The decision comes at a time when financial pressures, brought on by a stagnant state economy, have forced public and private institutions to re-examine their budgets. The poor showing of the area’s three prime economic resources – oil, agriculture and the lightplane industry – have made fund-raising efforts, for both athletic and other functions, difficult.
“It is critical from my point of view to address the financial problems that face the university on another front rather than to expend any more energy in pursuing this particular problem,” he said. “We have got critical problems in our academic programs … I’ve got to focus my attention on the central mission of the university.”
“It’s a question of how much of a loss you can live with,” said John Gaston, a professor of minority studies at WSU and chairman of the executive committee for the Intercollegiate Athletic Association Inc., the athletic department’s financial corporation. “The line has to be drawn.”
Said Jim Hershberger, a longtime WSU supporter: “Just like we’re cutting down in the oil business, there are decisions that have to be made.”
Armstrong said it was possible that football could return to WSU. He said he will appoint a task force “which will study the role, if any, of football at WSU.” The task force, which Armstrong expects to name by the first of the year, will report to the president in 1989.
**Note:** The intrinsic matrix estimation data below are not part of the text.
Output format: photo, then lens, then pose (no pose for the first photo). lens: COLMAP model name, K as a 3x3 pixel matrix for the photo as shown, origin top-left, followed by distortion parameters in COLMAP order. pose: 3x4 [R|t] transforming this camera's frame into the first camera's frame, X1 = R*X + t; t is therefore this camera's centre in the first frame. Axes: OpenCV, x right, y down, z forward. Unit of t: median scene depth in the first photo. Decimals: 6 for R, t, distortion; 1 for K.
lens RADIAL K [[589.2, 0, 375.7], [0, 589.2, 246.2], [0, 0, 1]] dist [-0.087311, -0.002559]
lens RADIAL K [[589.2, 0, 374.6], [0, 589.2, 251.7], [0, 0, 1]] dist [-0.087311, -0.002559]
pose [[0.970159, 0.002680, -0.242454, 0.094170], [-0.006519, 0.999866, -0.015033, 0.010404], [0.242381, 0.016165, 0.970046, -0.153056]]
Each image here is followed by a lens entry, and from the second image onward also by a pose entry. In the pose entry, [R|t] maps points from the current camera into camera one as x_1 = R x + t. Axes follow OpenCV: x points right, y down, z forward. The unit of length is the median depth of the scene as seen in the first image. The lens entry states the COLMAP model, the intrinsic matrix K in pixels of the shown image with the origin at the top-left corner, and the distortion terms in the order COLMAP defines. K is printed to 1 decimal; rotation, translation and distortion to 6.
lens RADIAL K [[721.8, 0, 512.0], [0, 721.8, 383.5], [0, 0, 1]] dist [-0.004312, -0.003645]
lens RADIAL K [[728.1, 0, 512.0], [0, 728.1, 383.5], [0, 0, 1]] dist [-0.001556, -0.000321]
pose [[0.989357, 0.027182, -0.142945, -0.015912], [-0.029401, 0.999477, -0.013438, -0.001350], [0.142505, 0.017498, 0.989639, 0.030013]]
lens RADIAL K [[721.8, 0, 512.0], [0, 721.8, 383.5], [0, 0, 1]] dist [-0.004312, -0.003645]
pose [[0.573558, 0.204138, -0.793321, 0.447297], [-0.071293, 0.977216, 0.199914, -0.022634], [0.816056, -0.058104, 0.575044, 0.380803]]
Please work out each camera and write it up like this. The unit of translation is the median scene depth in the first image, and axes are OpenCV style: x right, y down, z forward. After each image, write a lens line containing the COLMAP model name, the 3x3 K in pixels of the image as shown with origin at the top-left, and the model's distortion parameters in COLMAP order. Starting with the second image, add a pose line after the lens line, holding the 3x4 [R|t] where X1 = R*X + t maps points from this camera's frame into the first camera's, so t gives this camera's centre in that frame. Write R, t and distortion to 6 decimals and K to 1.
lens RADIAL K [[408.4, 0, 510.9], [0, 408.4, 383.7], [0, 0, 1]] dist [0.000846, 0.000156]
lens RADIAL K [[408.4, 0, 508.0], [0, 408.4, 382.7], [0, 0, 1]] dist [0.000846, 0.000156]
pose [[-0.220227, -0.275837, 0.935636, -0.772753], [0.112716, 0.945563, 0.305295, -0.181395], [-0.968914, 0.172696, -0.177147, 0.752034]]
“I can’t see that far into the future,” Armstrong said when asked about the possible return of football. “I don’t want to hold false hope … nor do I want to hold out no hope.”
WSU finished its final season 3-8. But Armstrong said a winning season probably would not have saved the Shockers.
The key statistic for WSU this season was a deficit of $839,000, according to Armstrong.
That loss will contribute to an overall deficit in the athletic program of $400,000 this season, university officials said. ICAA Inc. will show a cumulative debt of $2.5 million at the end of the 1987 fiscal year, university officials said.
By funding football at its current level, the university projected ICAA Inc. would have a deficit of $3.6 million by 1990.
Armstrong said athletic department officials, in an effort to salvage the program, tried to solicit $3.6 million from supporters of the athletic program. No portion of the money was raised, Armstrong said.
“There simply wasn’t much response,” Armstrong said of the fund-raising effort. “… The many conversations I have had with numerous friends and supporters of the program have convinced me that support at that level simply does not exist in Wichita.
“We (the city of Wichita) haven’t quite reached the point where we understand what it costs to be competitive as a major university in sports across the board.… I think it’s a sad day for the city.”
As recently as Nov. 22, Armstrong said WSU would field a football team.
“I did believe at that time there would be a team,” Armstrong said.
Armstrong also said he did not consider moving the program to a lower level, such as Division I-AA or Division II. The financial savings from such a move would be minimal, he said.
Only one of the WSU’s 16 varsity sports – men’s basketball – makes a profit. Football was sacrificed because it had the largest deficit and because the school’s minor sports are funded by student fees.